(Beginning of PROVIDED ENTRIES)
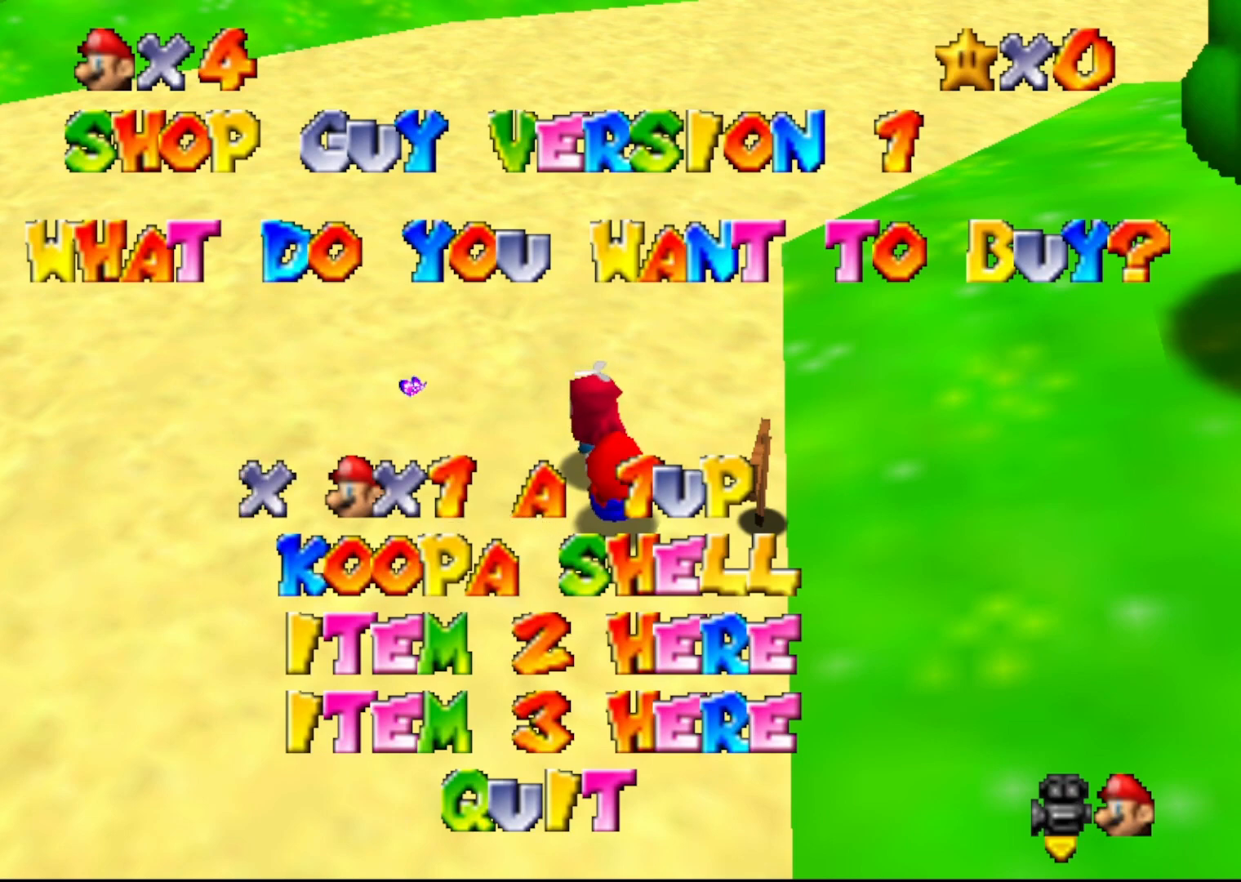
{"buttons": [], "left_stick": "center", "events": [[267, "DPAD_DOWN", "down"], [383, "DPAD_DOWN", "up"]]}
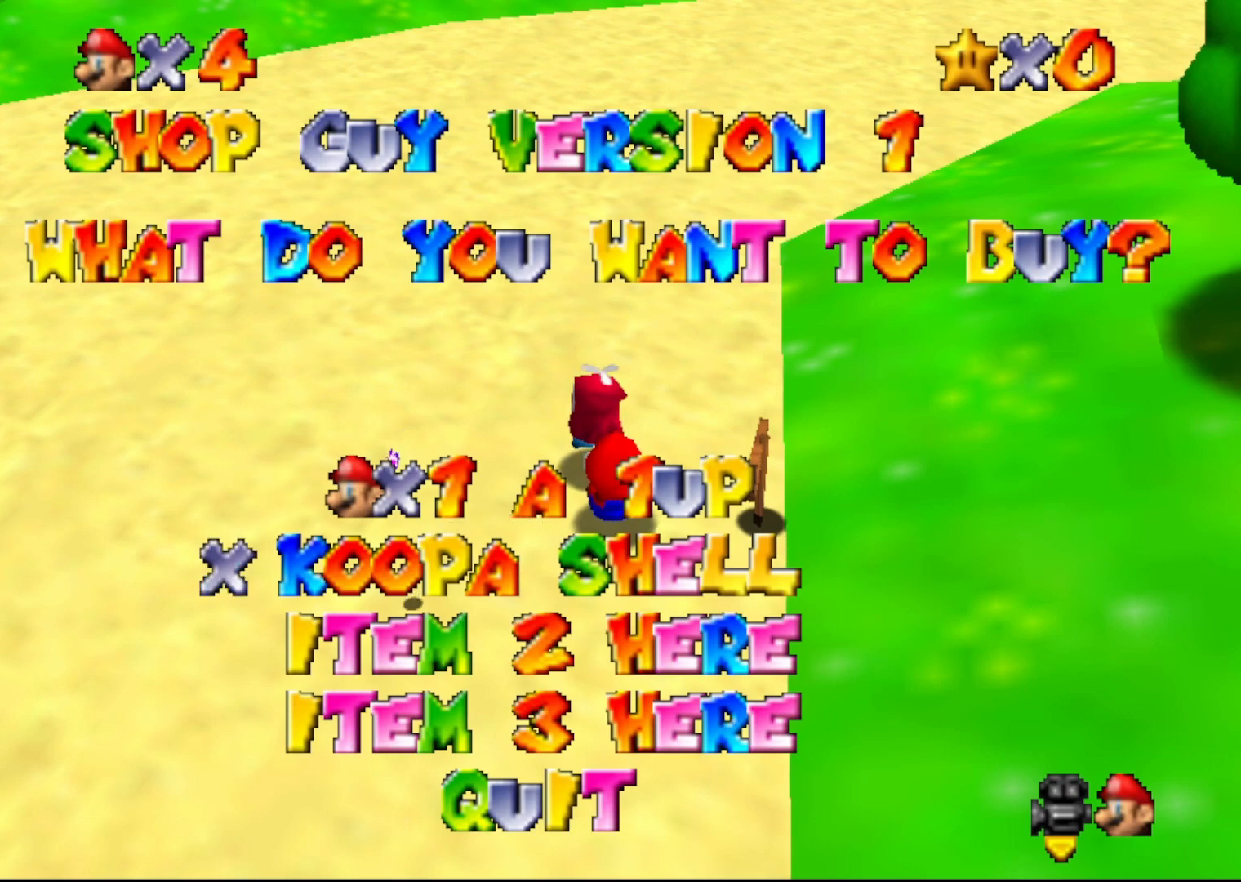
{"buttons": [], "left_stick": "center", "events": [[83, "DPAD_DOWN", "down"], [167, "DPAD_DOWN", "up"]]}
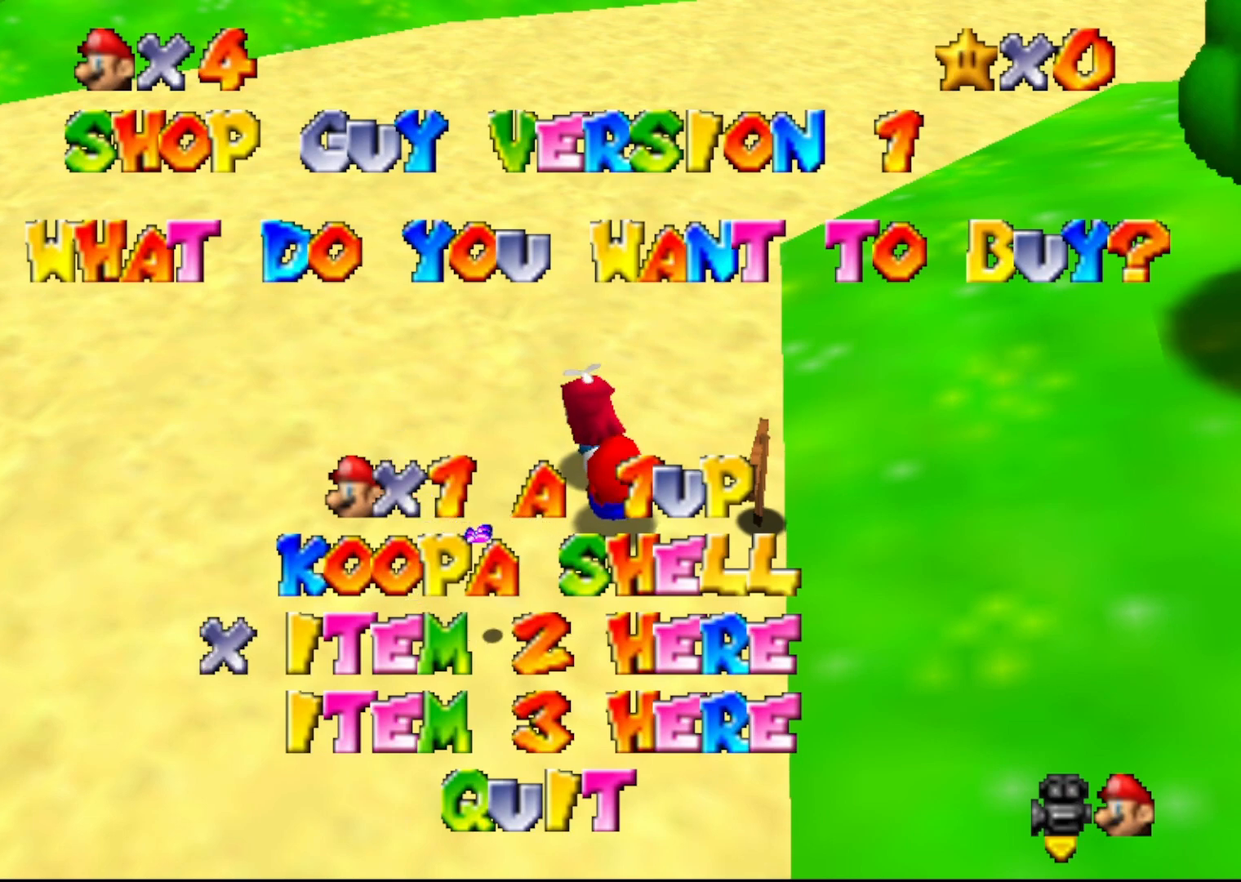
{"buttons": [], "left_stick": "center", "events": [[433, "DPAD_DOWN", "down"], [500, "DPAD_DOWN", "up"]]}
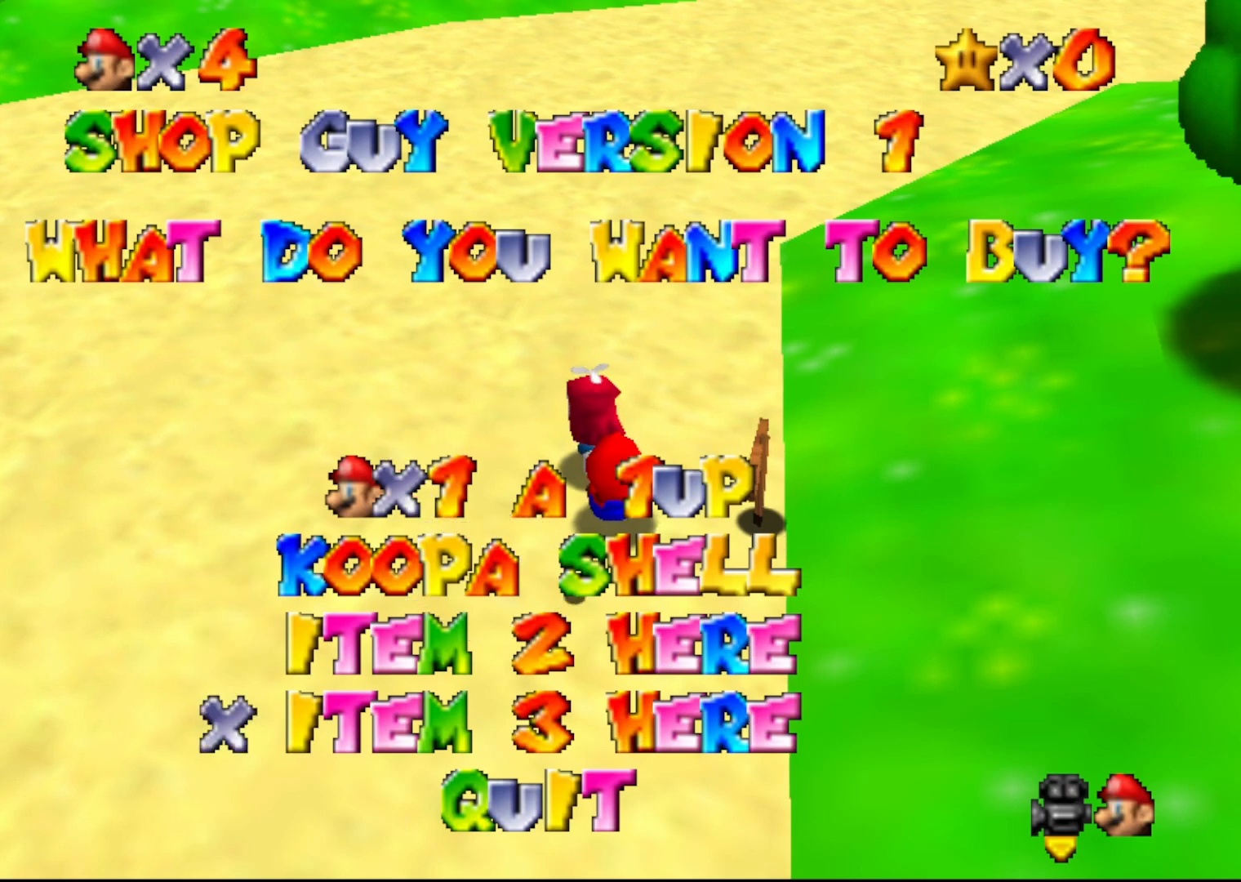
{"buttons": [], "left_stick": "center", "events": [[183, "DPAD_DOWN", "down"], [283, "DPAD_DOWN", "up"]]}
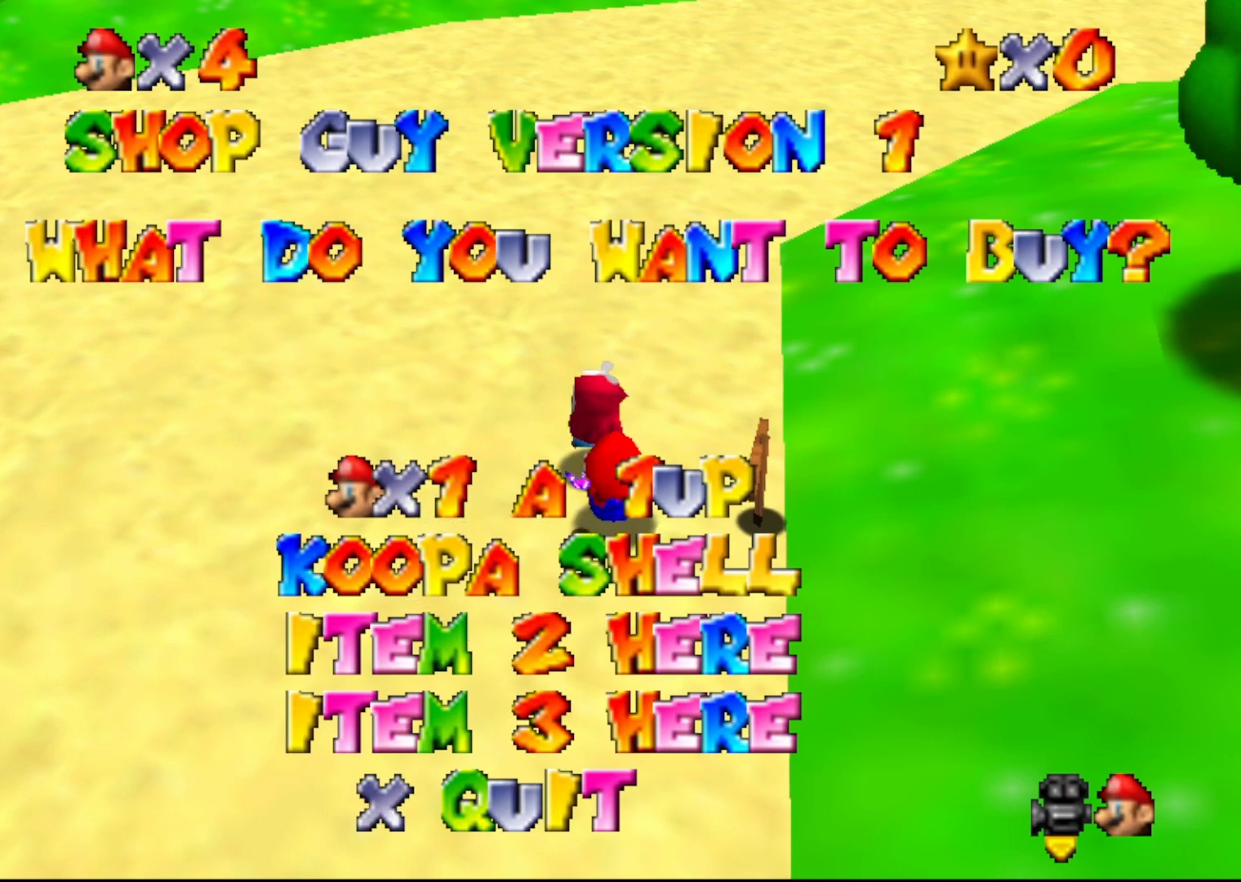
{"buttons": ["DPAD_UP"], "left_stick": "center", "events": [[233, "DPAD_UP", "down"], [350, "DPAD_UP", "up"], [483, "DPAD_UP", "down"]]}
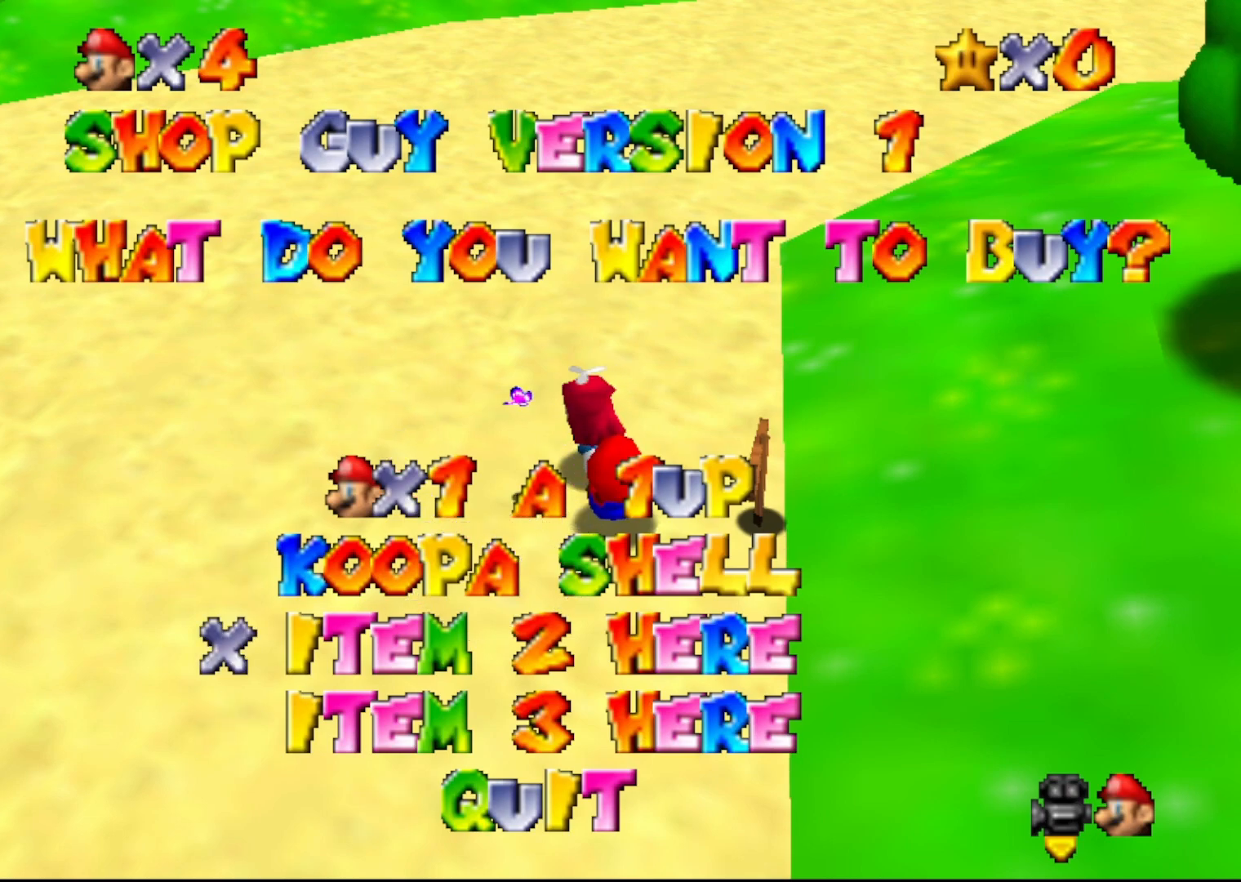
{"buttons": [], "left_stick": "center", "events": [[117, "DPAD_UP", "up"], [133, "A", "down"], [383, "A", "up"]]}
(End of PROVIDED ENTRIES)
# WORK ORDER:
Each entry is to be given again exactly as it stands, with its pictures removed.

# YOUR RESPONSE:
{"buttons": [], "left_stick": "center", "events": [[267, "DPAD_DOWN", "down"], [383, "DPAD_DOWN", "up"]]}
{"buttons": [], "left_stick": "center", "events": [[83, "DPAD_DOWN", "down"], [167, "DPAD_DOWN", "up"]]}
{"buttons": [], "left_stick": "center", "events": [[433, "DPAD_DOWN", "down"], [500, "DPAD_DOWN", "up"]]}
{"buttons": [], "left_stick": "center", "events": [[183, "DPAD_DOWN", "down"], [283, "DPAD_DOWN", "up"]]}
{"buttons": ["DPAD_UP"], "left_stick": "center", "events": [[233, "DPAD_UP", "down"], [350, "DPAD_UP", "up"], [483, "DPAD_UP", "down"]]}
{"buttons": [], "left_stick": "center", "events": [[117, "DPAD_UP", "up"], [133, "A", "down"], [383, "A", "up"]]}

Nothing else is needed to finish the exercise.